• Extracted records:
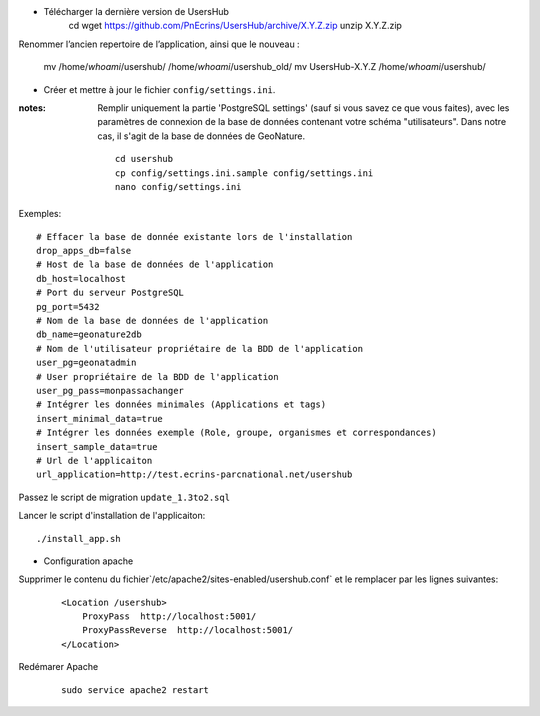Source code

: * Télécharger la dernière version de UsersHub
    cd
    wget https://github.com/PnEcrins/UsersHub/archive/X.Y.Z.zip
    unzip X.Y.Z.zip

Renommer l’ancien repertoire de l’application, ainsi que le nouveau :

    mv /home/`whoami`/usershub/ /home/`whoami`/usershub_old/
    mv UsersHub-X.Y.Z /home/`whoami`/usershub/

* Créer et mettre à jour le fichier ``config/settings.ini``.

:notes:

    Remplir uniquement la partie 'PostgreSQL settings' (sauf si vous savez ce que vous faites), avec les paramètres de connexion de la base de données contenant votre schéma "utilisateurs". Dans notre cas, il s'agit de la base de données de GeoNature.
 
  ::  
  
    cd usershub
    cp config/settings.ini.sample config/settings.ini
    nano config/settings.ini

Exemples:
::

    # Effacer la base de donnée existante lors de l'installation
    drop_apps_db=false
    # Host de la base de données de l'application
    db_host=localhost
    # Port du serveur PostgreSQL
    pg_port=5432
    # Nom de la base de données de l'application
    db_name=geonature2db
    # Nom de l'utilisateur propriétaire de la BDD de l'application
    user_pg=geonatadmin 
    # User propriétaire de la BDD de l'application
    user_pg_pass=monpassachanger
    # Intégrer les données minimales (Applications et tags)
    insert_minimal_data=true
    # Intégrer les données exemple (Role, groupe, organismes et correspondances)
    insert_sample_data=true
    # Url de l'applicaiton
    url_application=http://test.ecrins-parcnational.net/usershub


Passez le script de migration ``update_1.3to2.sql``


Lancer le script d'installation de l'applicaiton:

::

    ./install_app.sh


* Configuration apache

Supprimer le contenu du fichier`/etc/apache2/sites-enabled/usershub.conf` et le remplacer par les lignes suivantes:
 
  ::  
  
    <Location /usershub>
        ProxyPass  http://localhost:5001/
        ProxyPassReverse  http://localhost:5001/
    </Location>

Redémarer Apache
 
  ::  
  
    sudo service apache2 restart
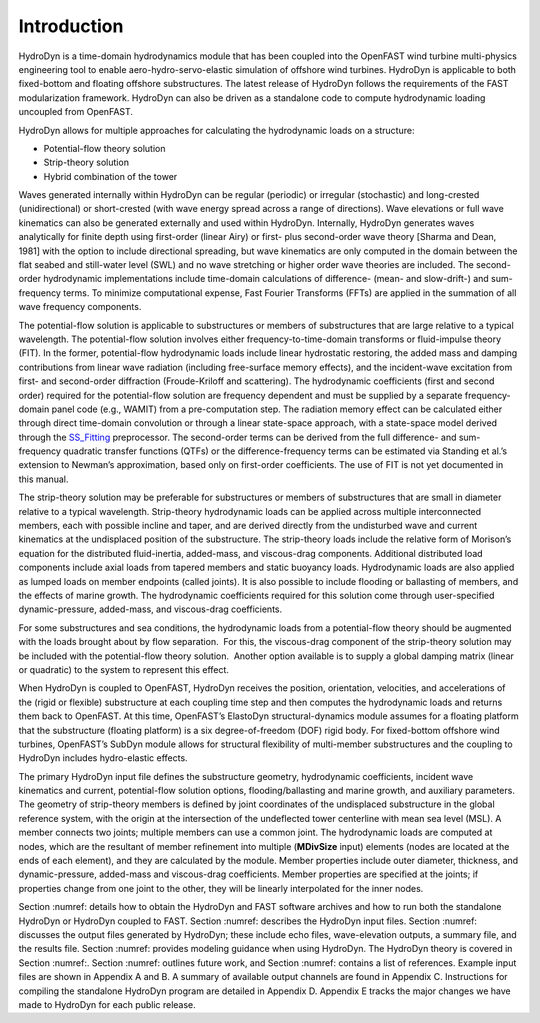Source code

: Introduction
============

HydroDyn is a time-domain hydrodynamics module that has been coupled
into the OpenFAST wind turbine
multi-physics engineering tool to enable aero-hydro-servo-elastic
simulation of offshore wind turbines. HydroDyn is applicable to both
fixed-bottom and floating offshore substructures. The latest release of
HydroDyn follows the requirements of the FAST modularization framework.
HydroDyn can also be driven as a standalone code to compute hydrodynamic
loading uncoupled from OpenFAST.

HydroDyn allows for multiple approaches for calculating the hydrodynamic
loads on a structure:

- Potential-flow theory solution
- Strip-theory solution
- Hybrid combination of the tower

Waves generated internally
within HydroDyn can be regular (periodic) or irregular (stochastic) and
long-crested (unidirectional) or short-crested (with wave energy spread
across a range of directions). Wave elevations or full wave kinematics
can also be generated externally and used within HydroDyn. Internally,
HydroDyn generates waves analytically for finite depth using first-order
(linear Airy) or first- plus second-order wave theory [Sharma and Dean,
1981] with the option to include directional spreading, but wave
kinematics are only computed in the domain between the flat seabed and
still-water level (SWL) and no wave stretching or higher order wave
theories are included. The second-order hydrodynamic implementations
include time-domain calculations of difference- (mean- and slow-drift-)
and sum-frequency terms. To minimize computational expense, Fast Fourier
Transforms (FFTs) are applied in the summation of all wave frequency
components.

The potential-flow solution is applicable to substructures or members of
substructures that are large relative to a typical wavelength. The
potential-flow solution involves either frequency-to-time-domain
transforms or fluid-impulse theory (FIT). In the former, potential-flow
hydrodynamic loads include linear hydrostatic restoring, the added mass
and damping contributions from linear wave radiation (including
free-surface memory effects), and the incident-wave excitation from
first- and second-order diffraction (Froude-Kriloff and scattering). The
hydrodynamic coefficients (first and second order) required for the
potential-flow solution are frequency dependent and must be supplied by
a separate frequency-domain panel code (e.g., WAMIT) from a
pre-computation step. The radiation memory effect can be calculated
either through direct time-domain convolution or through a linear
state-space approach, with a state-space model derived through the
`SS_Fitting <https://nwtc.nrel.gov/SS_Fitting>`__ preprocessor. The
second-order terms can be derived from the full difference- and
sum-frequency quadratic transfer functions (QTFs) or the
difference-frequency terms can be estimated via Standing et al.’s
extension to Newman’s approximation, based only on first-order
coefficients. The use of FIT is not yet documented in this manual.

The strip-theory solution may be preferable for substructures or members
of substructures that are small in diameter relative to a typical
wavelength. Strip-theory hydrodynamic loads can be applied across
multiple interconnected members, each with possible incline and taper,
and are derived directly from the undisturbed wave and current
kinematics at the undisplaced position of the substructure. The
strip-theory loads include the relative form of Morison’s equation for
the distributed fluid-inertia, added-mass, and viscous-drag components.
Additional distributed load components include axial loads from tapered
members and static buoyancy loads. Hydrodynamic loads are also applied
as lumped loads on member endpoints (called joints). It is also possible
to include flooding or ballasting of members, and the effects of marine
growth. The hydrodynamic coefficients required for this solution come
through user-specified dynamic-pressure, added-mass, and viscous-drag
coefficients.

For some substructures and sea conditions, the hydrodynamic loads from a
potential-flow theory should be augmented with the loads brought about
by flow separation.  For this, the viscous-drag component of the
strip-theory solution may be included with the potential-flow theory
solution.  Another option available is to supply a global damping matrix
(linear or quadratic) to the system to represent this effect.

When HydroDyn is coupled to OpenFAST, HydroDyn receives the position,
orientation, velocities, and accelerations of the (rigid or flexible)
substructure at each coupling time step and then computes the
hydrodynamic loads and returns them back to OpenFAST. At this time,
OpenFAST’s ElastoDyn structural-dynamics module assumes for a floating platform
that the substructure (floating platform) is a six degree-of-freedom
(DOF) rigid body. For fixed-bottom offshore wind turbines, OpenFAST’s SubDyn
module allows for structural flexibility of multi-member substructures
and the coupling to HydroDyn includes hydro-elastic effects.

The primary HydroDyn input file defines the substructure geometry,
hydrodynamic coefficients, incident wave kinematics and current,
potential-flow solution options, flooding/ballasting and marine growth,
and auxiliary parameters. The geometry of strip-theory members is
defined by joint coordinates of the undisplaced substructure in the
global reference system, with the origin at the intersection of the
undeflected tower centerline with mean sea level (MSL). A member
connects two joints; multiple members can use a common joint. The
hydrodynamic loads are computed at nodes, which are the resultant of
member refinement into multiple (**MDivSize** input) elements (nodes are
located at the ends of each element), and they are calculated by the
module. Member properties include outer diameter, thickness, and
dynamic-pressure, added-mass and viscous-drag coefficients. Member
properties are specified at the joints; if properties change from one
joint to the other, they will be linearly interpolated for the inner
nodes.

Section :numref: details how to obtain the HydroDyn and FAST software archives
and how to run both the standalone HydroDyn or HydroDyn coupled to FAST.
Section :numref: describes the HydroDyn input files. Section :numref: discusses
the
output files generated by HydroDyn; these include echo files,
wave-elevation outputs, a summary file, and the results file. Section :numref:
provides modeling guidance when using HydroDyn. The HydroDyn theory is
covered in Section :numref:. Section :numref: outlines future work, and
Section :numref:
contains a list of references. Example input files are shown in Appendix
A and B. A summary of available output channels are found in Appendix C.
Instructions for compiling the standalone HydroDyn program are detailed
in Appendix D. Appendix E tracks the major changes we have made to
HydroDyn for each public release.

• Work required:
For each record above, write it out exactly and omit any picture.

• Result for this task:
Source code

: * Télécharger la dernière version de UsersHub
    cd
    wget https://github.com/PnEcrins/UsersHub/archive/X.Y.Z.zip
    unzip X.Y.Z.zip

Renommer l’ancien repertoire de l’application, ainsi que le nouveau :

    mv /home/`whoami`/usershub/ /home/`whoami`/usershub_old/
    mv UsersHub-X.Y.Z /home/`whoami`/usershub/

* Créer et mettre à jour le fichier ``config/settings.ini``.

:notes:

    Remplir uniquement la partie 'PostgreSQL settings' (sauf si vous savez ce que vous faites), avec les paramètres de connexion de la base de données contenant votre schéma "utilisateurs". Dans notre cas, il s'agit de la base de données de GeoNature.
 
  ::  
  
    cd usershub
    cp config/settings.ini.sample config/settings.ini
    nano config/settings.ini

Exemples:
::

    # Effacer la base de donnée existante lors de l'installation
    drop_apps_db=false
    # Host de la base de données de l'application
    db_host=localhost
    # Port du serveur PostgreSQL
    pg_port=5432
    # Nom de la base de données de l'application
    db_name=geonature2db
    # Nom de l'utilisateur propriétaire de la BDD de l'application
    user_pg=geonatadmin 
    # User propriétaire de la BDD de l'application
    user_pg_pass=monpassachanger
    # Intégrer les données minimales (Applications et tags)
    insert_minimal_data=true
    # Intégrer les données exemple (Role, groupe, organismes et correspondances)
    insert_sample_data=true
    # Url de l'applicaiton
    url_application=http://test.ecrins-parcnational.net/usershub


Passez le script de migration ``update_1.3to2.sql``


Lancer le script d'installation de l'applicaiton:

::

    ./install_app.sh


* Configuration apache

Supprimer le contenu du fichier`/etc/apache2/sites-enabled/usershub.conf` et le remplacer par les lignes suivantes:
 
  ::  
  
    <Location /usershub>
        ProxyPass  http://localhost:5001/
        ProxyPassReverse  http://localhost:5001/
    </Location>

Redémarer Apache
 
  ::  
  
    sudo service apache2 restart
Source code

: Introduction
============

HydroDyn is a time-domain hydrodynamics module that has been coupled
into the OpenFAST wind turbine
multi-physics engineering tool to enable aero-hydro-servo-elastic
simulation of offshore wind turbines. HydroDyn is applicable to both
fixed-bottom and floating offshore substructures. The latest release of
HydroDyn follows the requirements of the FAST modularization framework.
HydroDyn can also be driven as a standalone code to compute hydrodynamic
loading uncoupled from OpenFAST.

HydroDyn allows for multiple approaches for calculating the hydrodynamic
loads on a structure:

- Potential-flow theory solution
- Strip-theory solution
- Hybrid combination of the tower

Waves generated internally
within HydroDyn can be regular (periodic) or irregular (stochastic) and
long-crested (unidirectional) or short-crested (with wave energy spread
across a range of directions). Wave elevations or full wave kinematics
can also be generated externally and used within HydroDyn. Internally,
HydroDyn generates waves analytically for finite depth using first-order
(linear Airy) or first- plus second-order wave theory [Sharma and Dean,
1981] with the option to include directional spreading, but wave
kinematics are only computed in the domain between the flat seabed and
still-water level (SWL) and no wave stretching or higher order wave
theories are included. The second-order hydrodynamic implementations
include time-domain calculations of difference- (mean- and slow-drift-)
and sum-frequency terms. To minimize computational expense, Fast Fourier
Transforms (FFTs) are applied in the summation of all wave frequency
components.

The potential-flow solution is applicable to substructures or members of
substructures that are large relative to a typical wavelength. The
potential-flow solution involves either frequency-to-time-domain
transforms or fluid-impulse theory (FIT). In the former, potential-flow
hydrodynamic loads include linear hydrostatic restoring, the added mass
and damping contributions from linear wave radiation (including
free-surface memory effects), and the incident-wave excitation from
first- and second-order diffraction (Froude-Kriloff and scattering). The
hydrodynamic coefficients (first and second order) required for the
potential-flow solution are frequency dependent and must be supplied by
a separate frequency-domain panel code (e.g., WAMIT) from a
pre-computation step. The radiation memory effect can be calculated
either through direct time-domain convolution or through a linear
state-space approach, with a state-space model derived through the
`SS_Fitting <https://nwtc.nrel.gov/SS_Fitting>`__ preprocessor. The
second-order terms can be derived from the full difference- and
sum-frequency quadratic transfer functions (QTFs) or the
difference-frequency terms can be estimated via Standing et al.’s
extension to Newman’s approximation, based only on first-order
coefficients. The use of FIT is not yet documented in this manual.

The strip-theory solution may be preferable for substructures or members
of substructures that are small in diameter relative to a typical
wavelength. Strip-theory hydrodynamic loads can be applied across
multiple interconnected members, each with possible incline and taper,
and are derived directly from the undisturbed wave and current
kinematics at the undisplaced position of the substructure. The
strip-theory loads include the relative form of Morison’s equation for
the distributed fluid-inertia, added-mass, and viscous-drag components.
Additional distributed load components include axial loads from tapered
members and static buoyancy loads. Hydrodynamic loads are also applied
as lumped loads on member endpoints (called joints). It is also possible
to include flooding or ballasting of members, and the effects of marine
growth. The hydrodynamic coefficients required for this solution come
through user-specified dynamic-pressure, added-mass, and viscous-drag
coefficients.

For some substructures and sea conditions, the hydrodynamic loads from a
potential-flow theory should be augmented with the loads brought about
by flow separation.  For this, the viscous-drag component of the
strip-theory solution may be included with the potential-flow theory
solution.  Another option available is to supply a global damping matrix
(linear or quadratic) to the system to represent this effect.

When HydroDyn is coupled to OpenFAST, HydroDyn receives the position,
orientation, velocities, and accelerations of the (rigid or flexible)
substructure at each coupling time step and then computes the
hydrodynamic loads and returns them back to OpenFAST. At this time,
OpenFAST’s ElastoDyn structural-dynamics module assumes for a floating platform
that the substructure (floating platform) is a six degree-of-freedom
(DOF) rigid body. For fixed-bottom offshore wind turbines, OpenFAST’s SubDyn
module allows for structural flexibility of multi-member substructures
and the coupling to HydroDyn includes hydro-elastic effects.

The primary HydroDyn input file defines the substructure geometry,
hydrodynamic coefficients, incident wave kinematics and current,
potential-flow solution options, flooding/ballasting and marine growth,
and auxiliary parameters. The geometry of strip-theory members is
defined by joint coordinates of the undisplaced substructure in the
global reference system, with the origin at the intersection of the
undeflected tower centerline with mean sea level (MSL). A member
connects two joints; multiple members can use a common joint. The
hydrodynamic loads are computed at nodes, which are the resultant of
member refinement into multiple (**MDivSize** input) elements (nodes are
located at the ends of each element), and they are calculated by the
module. Member properties include outer diameter, thickness, and
dynamic-pressure, added-mass and viscous-drag coefficients. Member
properties are specified at the joints; if properties change from one
joint to the other, they will be linearly interpolated for the inner
nodes.

Section :numref: details how to obtain the HydroDyn and FAST software archives
and how to run both the standalone HydroDyn or HydroDyn coupled to FAST.
Section :numref: describes the HydroDyn input files. Section :numref: discusses
the
output files generated by HydroDyn; these include echo files,
wave-elevation outputs, a summary file, and the results file. Section :numref:
provides modeling guidance when using HydroDyn. The HydroDyn theory is
covered in Section :numref:. Section :numref: outlines future work, and
Section :numref:
contains a list of references. Example input files are shown in Appendix
A and B. A summary of available output channels are found in Appendix C.
Instructions for compiling the standalone HydroDyn program are detailed
in Appendix D. Appendix E tracks the major changes we have made to
HydroDyn for each public release.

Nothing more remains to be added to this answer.